2. VMWare Tools install

  • In the vSphere client, initiate the vmware tools installation by going to Guest-> 'Install/Upgrade VM Tools'. Don't select the automatic install.
  • Go to the console where you logged in with [username] and check that you have a folder /media/cdrom
  • In my case, there was no /media/cdrom. Because of an upgrade it was located in /partB/media/cdrom however the /etc/fstab was still pointing to /media/cdrom
  • I had to create folder /media/cdrom before mounting the CD, then just issue
    • # mount /media/cdrom
  • Copy the tools tar.gz from the CD to your home folder then untar and run the install script
    • # cp /media/cdrom/VMwareTools-9.0.1-913578.tar.gz ~
    • # cd ~
    • # tar zxvf VMwareTools-9.0.1-913578.tar.gz
    • # cd vmware-tools-distrib/
    • # ./vmware-install.pl
  • Take all the defaults the script offers.
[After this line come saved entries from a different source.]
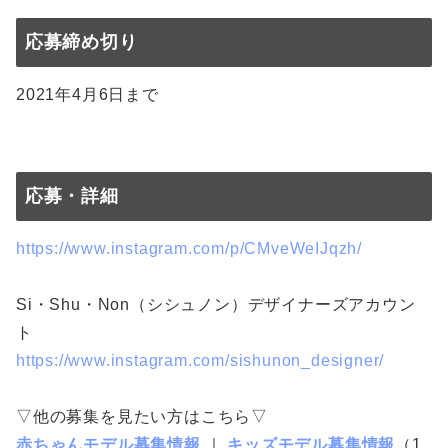
応募締め切り
2021年4月6日まで
応募・詳細
https://www.instagram.com/p/CMveWeIJqzh/
Si・Shu・Non（シシュノン）デザイナーズアカウン
ト
https://www.instagram.com/sishunon_designer/
▽他の募集を見たい方はこちら▽
赤ちゃんモデル募集情報
｜
キッズモデル募集情報
（1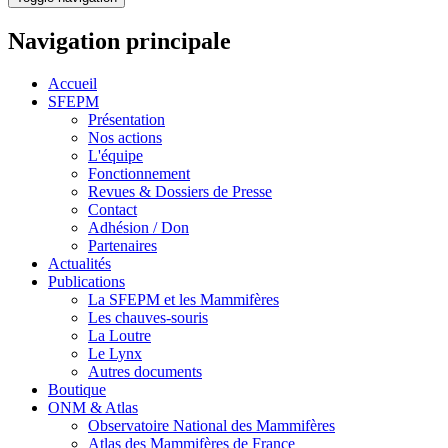
Navigation principale
Accueil
SFEPM
Présentation
Nos actions
L'équipe
Fonctionnement
Revues & Dossiers de Presse
Contact
Adhésion / Don
Partenaires
Actualités
Publications
La SFEPM et les Mammifères
Les chauves-souris
La Loutre
Le Lynx
Autres documents
Boutique
ONM & Atlas
Observatoire National des Mammifères
Atlas des Mammifères de France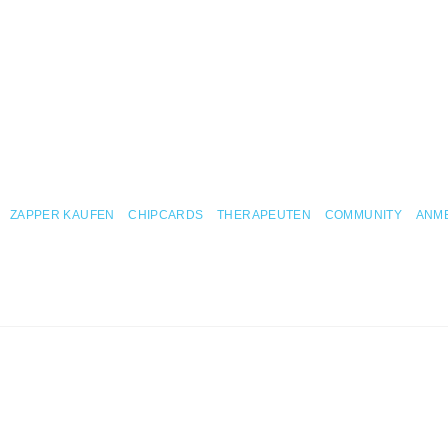
ZAPPER KAUFEN
CHIPCARDS
THERAPEUTEN
COMMUNITY
ANM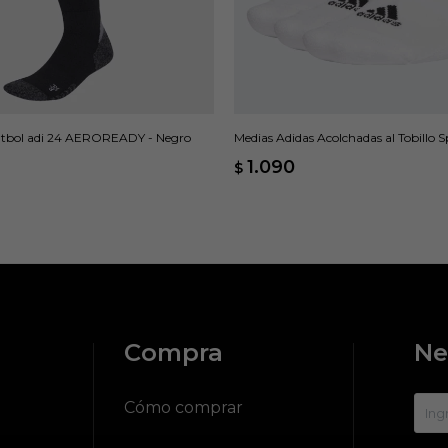
útbol adi 24 AEROREADY - Negro
Medias Adidas Acolchadas al Tobillo 
Pares - Blanco
1.090
$
Compra
Ne
?
Cómo comprar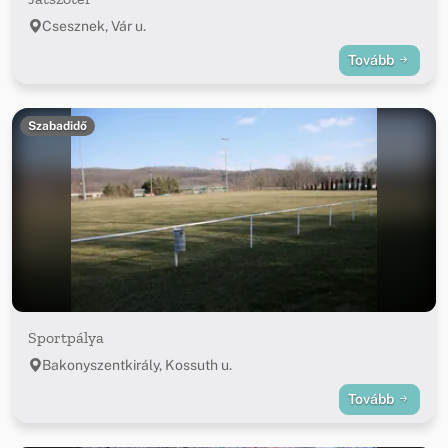
Csesznek, Vár u.
Tovább
Szabadidő
Sportpálya
Bakonyszentkirály, Kossuth u.
Tovább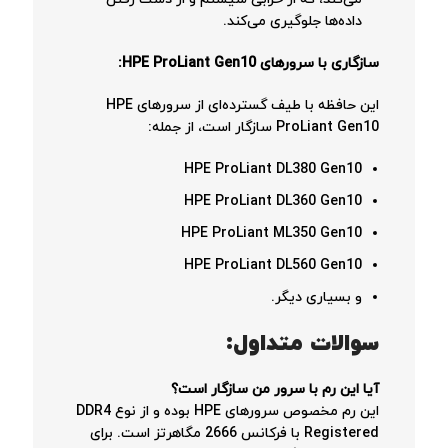
داده‌ها جلوگیری می‌کند.
سازگاری با سرورهای HPE ProLiant Gen10:
این حافظه با طیف گسترده‌ای از سرورهای HPE
ProLiant Gen10 سازگار است، از جمله:
HPE ProLiant DL380 Gen10
HPE ProLiant DL360 Gen10
HPE ProLiant ML350 Gen10
HPE ProLiant DL560 Gen10
و بسیاری دیگر.
سوالات متداول:
آیا این رم با سرور من سازگار است؟
این رم مخصوص سرورهای HPE بوده و از نوع DDR4
Registered با فرکانس 2666 مگاهرتز است. برای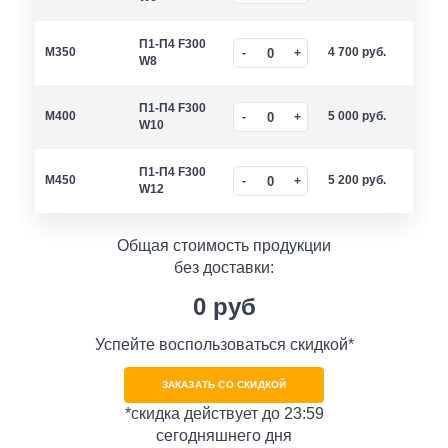
П1-П4 F300
M350
4 700
руб.
W8
П1-П4 F300
M400
5 000
руб.
W10
П1-П4 F300
M450
5 200
руб.
W12
Общая стоимость продукции
без доставки:
0
руб
Успейте воспользоваться скидкой*
ЗАКАЗАТЬ СО СКИДКОЙ
*скидка действует до 23:59
сегодняшнего дня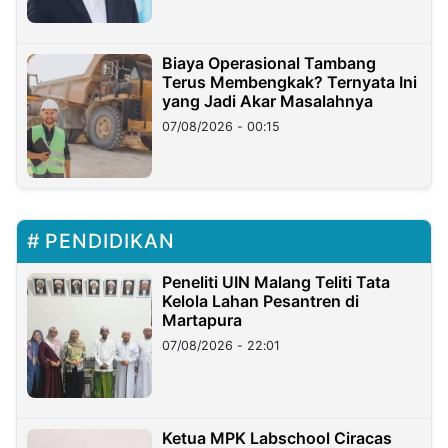
Biaya Operasional Tambang
Terus Membengkak? Ternyata Ini
yang Jadi Akar Masalahnya
07/08/2026 - 00:15
PENDIDIKAN
Peneliti UIN Malang Teliti Tata
Kelola Lahan Pesantren di
Martapura
07/08/2026 - 22:01
Ketua MPK Labschool Ciracas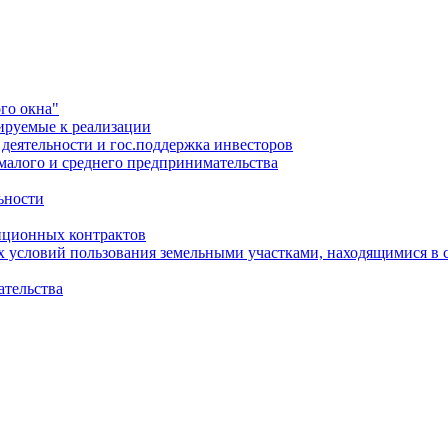
го окна"
ируемые к реализации
еятельности и гос.поддержка инвесторов
малого и среднего предпринимательства
ьности
иционных контрактов
х условий пользования земельными участками, находящимися в 
ательства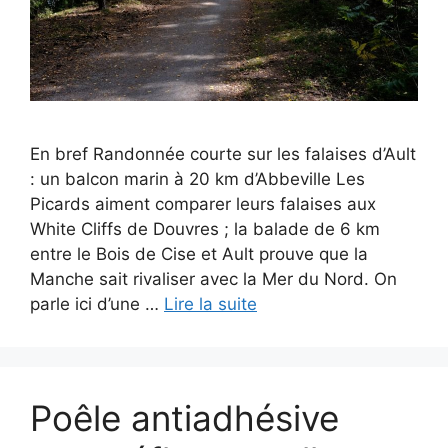
En bref Randonnée courte sur les falaises d’Ault
: un balcon marin à 20 km d’Abbeville Les
Picards aiment comparer leurs falaises aux
White Cliffs de Douvres ; la balade de 6 km
entre le Bois de Cise et Ault prouve que la
Manche sait rivaliser avec la Mer du Nord. On
parle ici d’une …
Lire la suite
Poêle antiadhésive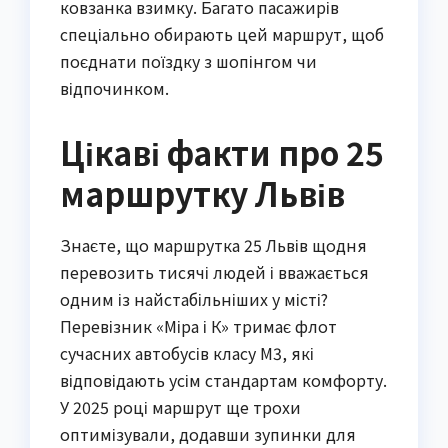
ковзанка взимку. Багато пасажирів
спеціально обирають цей маршрут, щоб
поєднати поїздку з шопінгом чи
відпочинком.
Цікаві факти про 25
маршрутку Львів
Знаєте, що маршрутка 25 Львів щодня
перевозить тисячі людей і вважається
одним із найстабільніших у місті?
Перевізник «Міра і К» тримає флот
сучасних автобусів класу М3, які
відповідають усім стандартам комфорту.
У 2025 році маршрут ще трохи
оптимізували, додавши зупинки для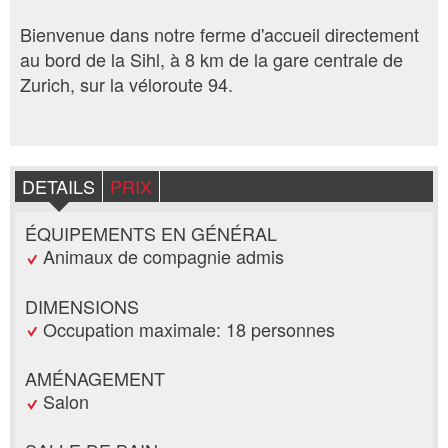
Bienvenue dans notre ferme d'accueil directement
au bord de la Sihl, à 8 km de la gare centrale de
Zurich, sur la véloroute 94.
DETAILS
PRIX
ÉQUIPEMENTS EN GÉNÉRAL
Animaux de compagnie admis
DIMENSIONS
Occupation maximale: 18 personnes
AMÉNAGEMENT
Salon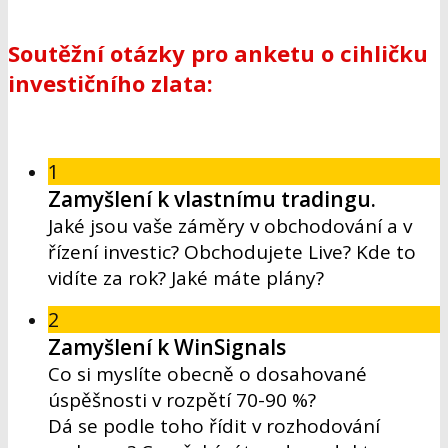
Soutěžní otázky pro anketu o cihličku
investičního zlata:
1
Zamyšlení k vlastnímu tradingu.
Jaké jsou vaše záměry v obchodování a v
řízení investic? Obchodujete Live? Kde to
vidíte za rok? Jaké máte plány?
2
Zamyšlení k WinSignals
Co si myslíte obecně o dosahované
úspěšnosti v rozpětí 70-90 %?
Dá se podle toho řídit v rozhodování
If you don't have errors, this should complete fine, in which case just reboot the server and enjoy the job well done.

3. BONUS. Errors!


During the install, just at the end it fails with an error message 
'No module mptscsi found for kernel x.x.x.x'

There's a lovely KB article on VMWare site at 

Even though the kernel versions don't match, following the instructions to comment out 'mptscsi' from /etc/modprobe.conf worked. In my case I had to comment out two entries, 

/etc/modprobe.conf :
...
#alias scsi_hostadapter1 mptscsi
...
#alias scsi_hostadapter5 mptscsih
...
~

Re-running the 'vmware-install.pl' script completed successfully this time, and I uncommented those entries before the final reboot.